Have you ever left your panda house to go to the market, only to discover that everyone in the world has disappeared? No? Hasn’t happened to me either, but that’s the story of the puzzle platforming game, Rehtona. Mysterious disappearances and doors to another world appear before her. Rehtona will have to travel through two strangely similar worlds while guided by a girl who looks an awful lot like her- all to find the puzzle pieces that will restore her lost memories. So is Rehtona worth your cash, or is this Another memory better left forgotten? Let’s find out.
Rehtona is a puzzle platformer, as mentioned previously, and has a very cute retro aesthetic, reminiscent of 16 bit games from years ago. Rehtona heavily deals with moving block puzzles – moving blocks to cover lasers so you can safely cross, using blocks that summon other blocks from the sky in multiple ways, such as destroying fragile blocks or giving yourself a platform, that sort of thing. Rehtona can also create afterimages of herself in the light world which turn into solid statues in the dark world. Finding the proper spots to use these abilities, which can be used a limited number of times per level, is paramount in completing every single stage in the game.

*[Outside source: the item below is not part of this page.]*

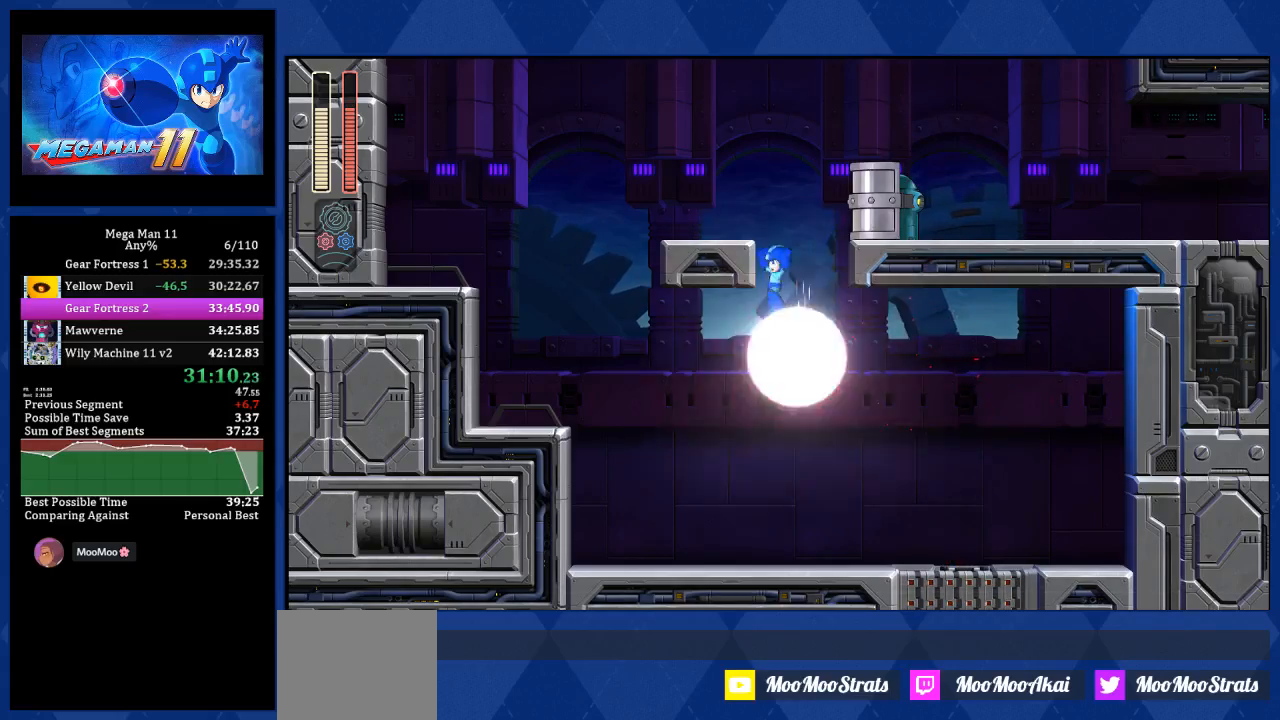
{"buttons": ["CROSS", "DPAD_RIGHT"], "left_stick": "center", "right_stick": "center", "events": [[17, "DPAD_LEFT", "up"], [117, "DPAD_LEFT", "down"], [250, "CIRCLE", "up"], [283, "CROSS", "up"], [283, "DPAD_LEFT", "up"], [400, "DPAD_RIGHT", "down"], [417, "CROSS", "down"]]}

Stages in Rehtona start off in roughly the same way: Rehtona herself will be dropped off by her giant, wooden eagle friend on one side of the level and then vanish, and your goal is to find the puzzle piece that allows him to return to your aid. In order to get the puzzle piece, players will need to obtain a key that will let you enter a door into a dark alternate dimension (so step 1 is get the key, and don’t push any blocks into pits that you may need later while trying to get the key). Each new world introduces a new mechanic, like blocks that need to be destroyed with the impact of a falling block, weird anti-gravity areas, or mechanical platforms you can operate with switches. Sometimes, getting the puzzle piece is the easiest part of a level, while getting back to the wooden eagle in order to exit the level is tough because you blocked yourself in. Thankfully, for moments like these, pressing Y will take back your last move while R restarts the whole level if need be. Rehtona also features full controller support, for those wondering, and this entire game was played using a Nintendo Switch Pro controller.

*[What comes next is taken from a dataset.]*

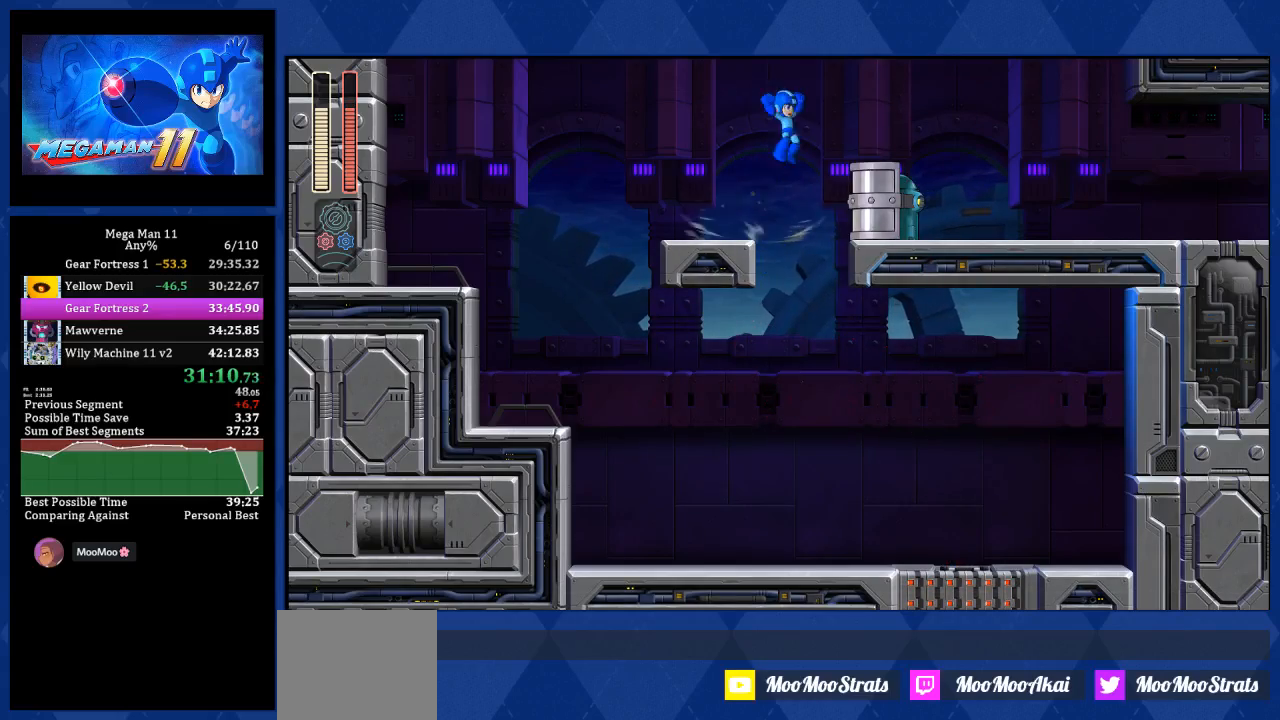
{"buttons": ["DPAD_RIGHT"], "left_stick": "center", "right_stick": "center", "events": [[500, "CROSS", "up"]]}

For the most part, the puzzles are pretty ingenious in Rehtona. The tutorial puzzles could be completed in mere minutes, but puzzles afterwards can leave you stumped for 20 minutes or more. Rehtona has five worlds, each with six to seven levels each, and apparently some people can get stuck for up to 22 hours or more while others can beat the whole game in five hours or less. For the purpose of this review, the game was completed in about four hours, including completing the final level again in order to get the normal ending. Final puzzles will actually be quite reasonable head scratchers that will involve making incremental progress while keeping sight of the larger goal. They’re quite inventive, in that fashion. The introduction of new mechanics in each world also helps keep the experience fresh, especially the batches of mechanical platforms you can independently operate with up to nine switches.
The graphics in Rehtona are pretty pleasing – the pixel work is actually quite cute, and most everything in the game can be understood quickly by looking at it. It’s not anything ground-breaking or something to write home about, but it all works. Sound is a mixed bag. The music is fine, for the most part, even though the loops aren’t that long so you’ll hear songs repeat constantly if you’re stuck on a puzzle for any length of time, but the jumping sound effect is quite loud in relation to the music. There are no options to change the volume for sound effects – it’s either on, or off. Normally this wouldn’t be so bad, but the jumping sound is extremely harsh and loud for an action that you’re going to be doing so often in the game.
Overall, Rehtona is quite an adorable little puzzle game. The experience doesn’t overstay its welcome, and the longevity of the game is entirely how long certain puzzles may catch you unaware, but the game eschews quantity for quality. The visuals work, the music is fine even if the sound effects can be grating with how often you hear them.
If you don’t like block puzzles, or don’t like multi-dimensional puzzles that will require you navigate a light world, a dark world, where boxes go, and when and where to use your afterimages, then Rehtona may not be your cup of tea. However, should you like puzzlers, Rehtona will be a great game to spend a brief, but enjoyable, amount of time with as all of the puzzles make sense and further build on previously established rules as you go along.